The main opposition Republican People's Party (CHP), which brands itself as a center-of-left party, responded predictably to the current debate, stating it is categorically opposed to the death penalty under any condition. Aylin Nazliaka, a CHP deputy and spokeswoman, told attendees of a May 2 press conference in Ankara that they opposed the death sentence because of the basic right to life.
“We are against anything that prevents the exercise of this basic right. We are against the death penalty under any condition. If there are so many child murders and murders of women, there is the need to take legal steps against this. Current laws and the way the state monitors these events are insufficient,” said Nazliaka.
While not taking an active part in the current debate, the pro-Kurdish Peace and Democracy Party (BDP) predictably stated it was against the death penalty, even though this has more to do with Ocalan and the party's links through family ties to PKK militants.
Regardless of the debate following the horrible murder of innocent children, which also covers the equally horrible crimes committed against women, few expect a reinstatement of the death penalty in Turkey anytime soon.

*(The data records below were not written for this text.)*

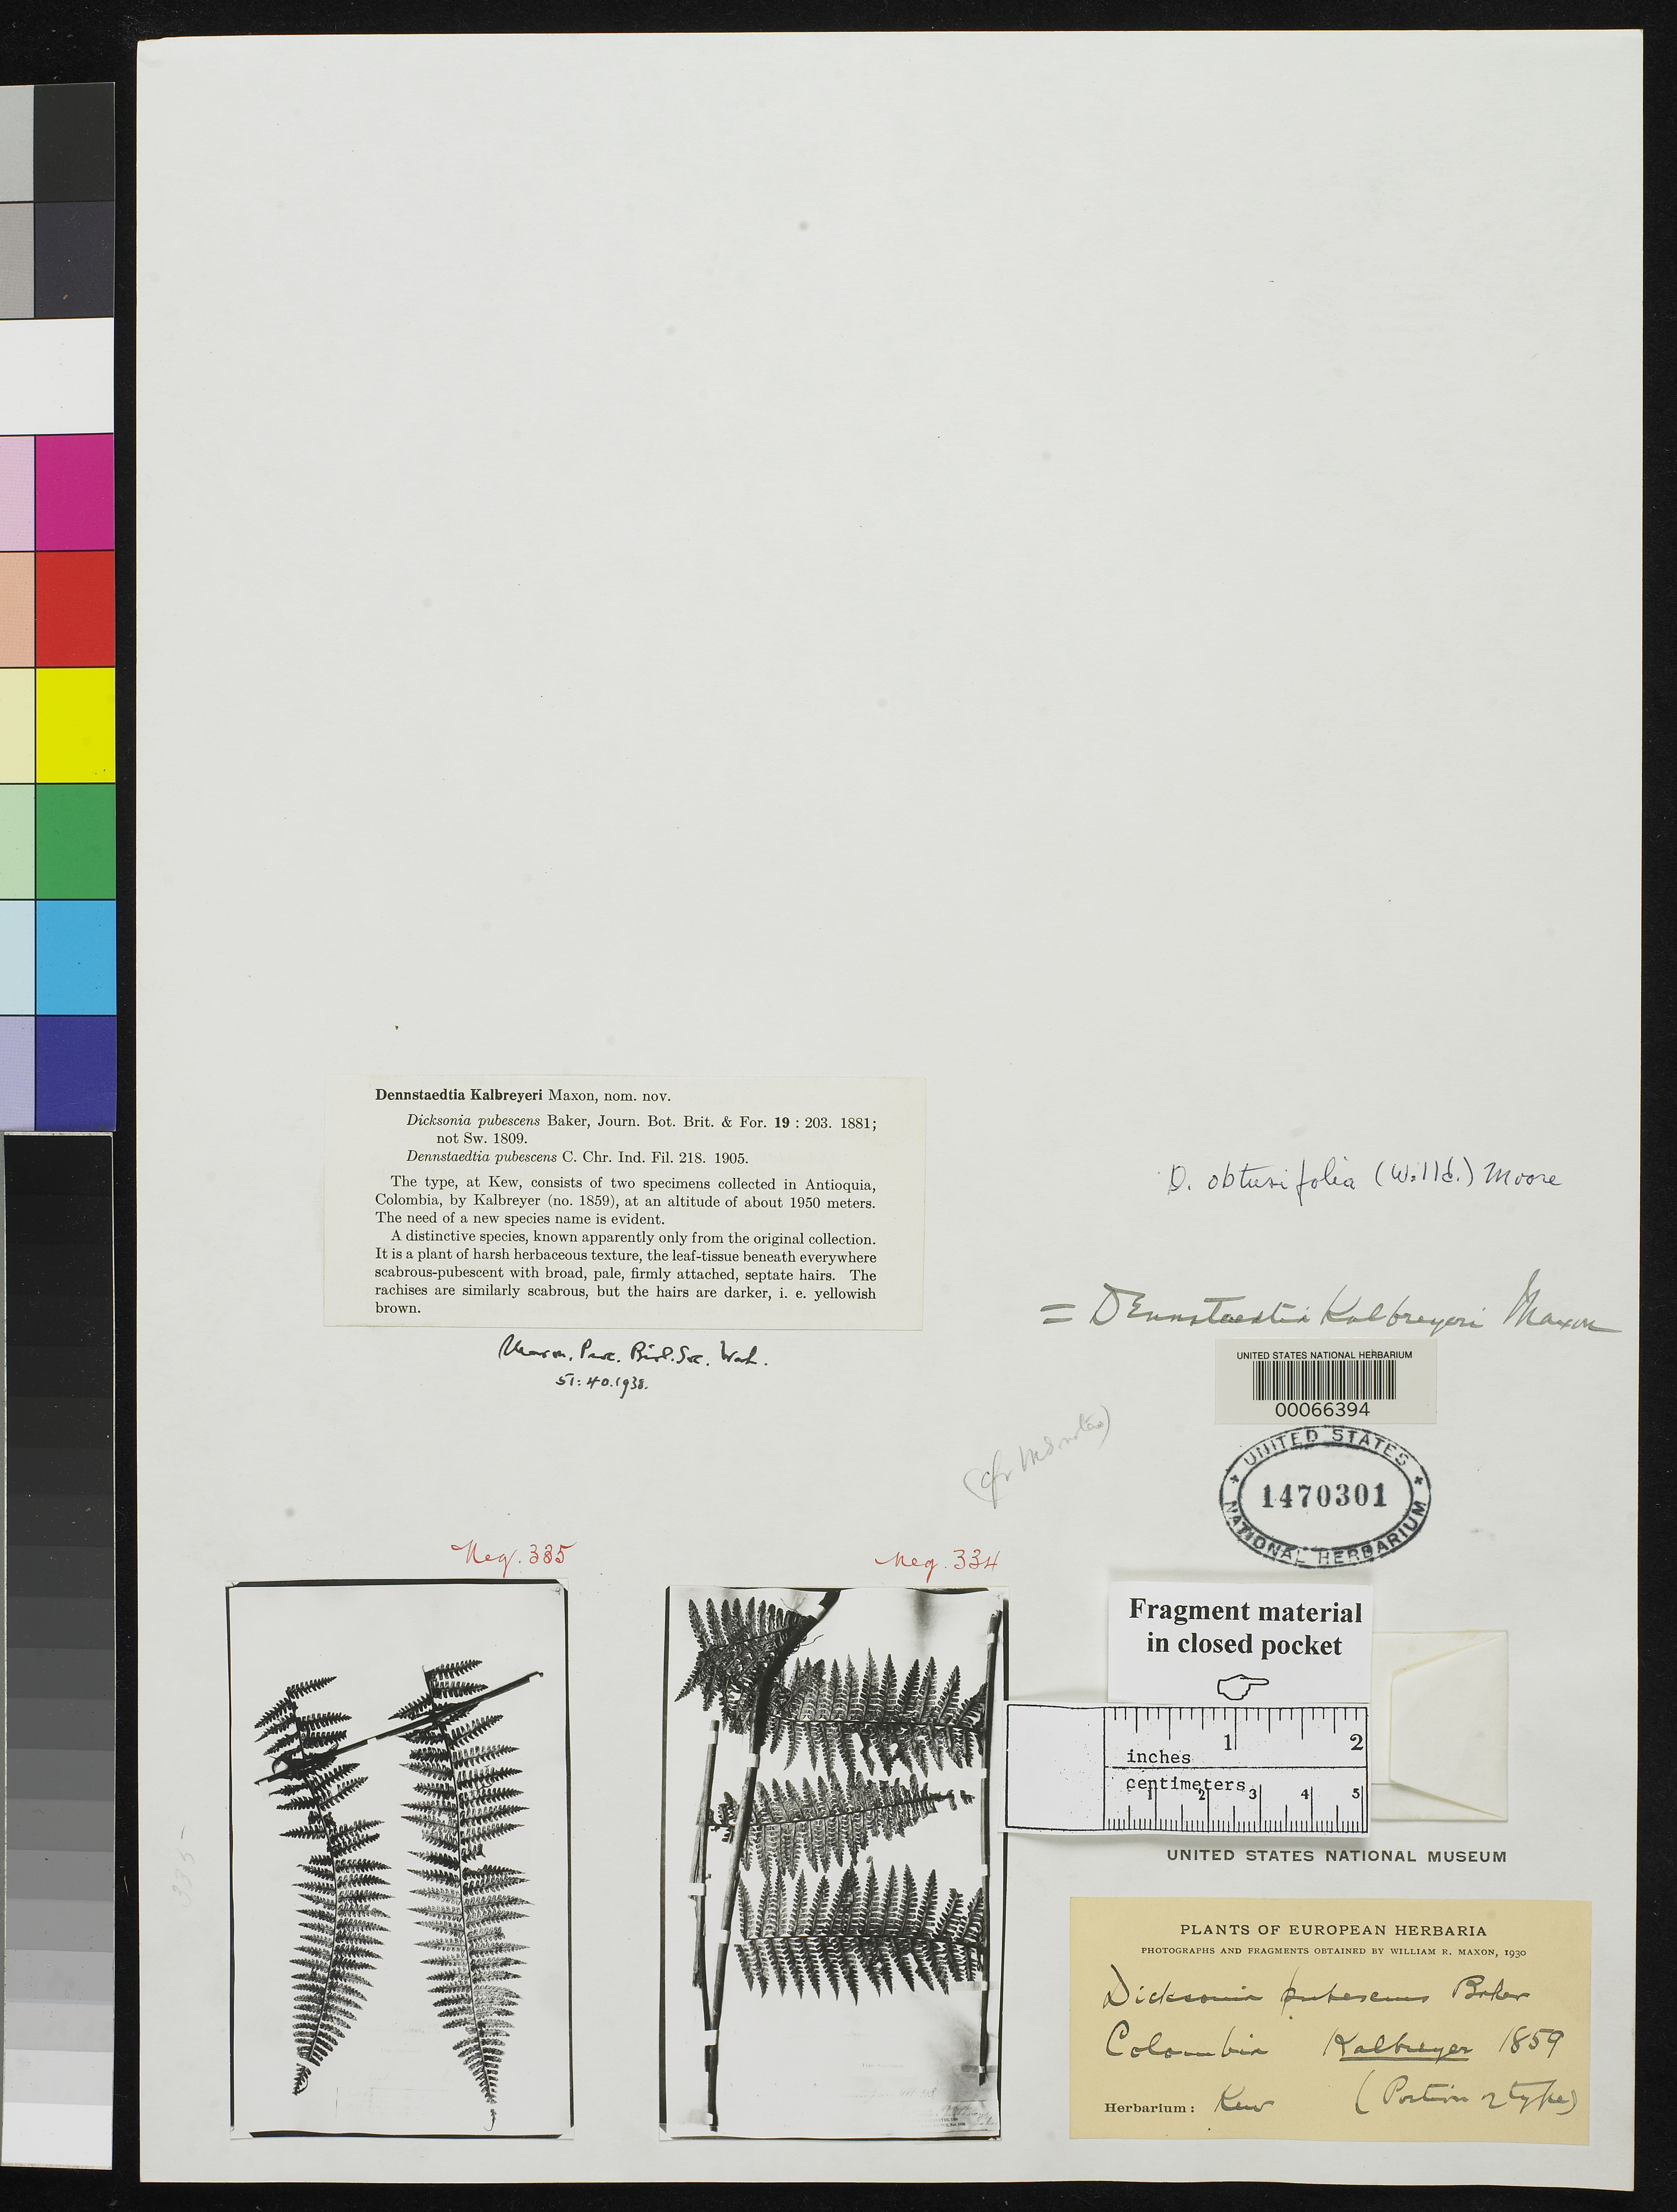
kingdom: Plantae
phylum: Tracheophyta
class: Polypodiopsida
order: Cyatheales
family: Dicksoniaceae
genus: Dicksonia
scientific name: Dicksonia pubescens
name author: Baker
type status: Type Fragment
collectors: W. Kalbreyer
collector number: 1859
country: Colombia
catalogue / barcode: US 1470301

Already under the critical eye of the West, which sees Turkey turning increasingly away from European standards of democracy and law, it is unlikely that the Erdogan government will risk further censure by going down that path — whatever its beliefs on the matter. But it is not only reactions from the West that the government has to consider.
Despite the public outcry and calls for the death penalty that follow dreadful crimes — a phenomenon that is also not alien to the West — the Turkish public has rarely been at ease with this penalty, which in the past never stopped terrible crimes from being committed anyway.
The need for “closure” — as it is politely put in the United States, where the death penalty exists in many states — for affected families is very real and cannot be denied. Whether there can ever be closure for people who lose loved ones in such brutal ways is also questionable.
This has little to do with how advanced and educated a society is. There is, after all, the recent example from Iran of the mother who found peace after forgiving her son's killer just before he was to be hanged.
Life provides few answers for such terrible dilemmas.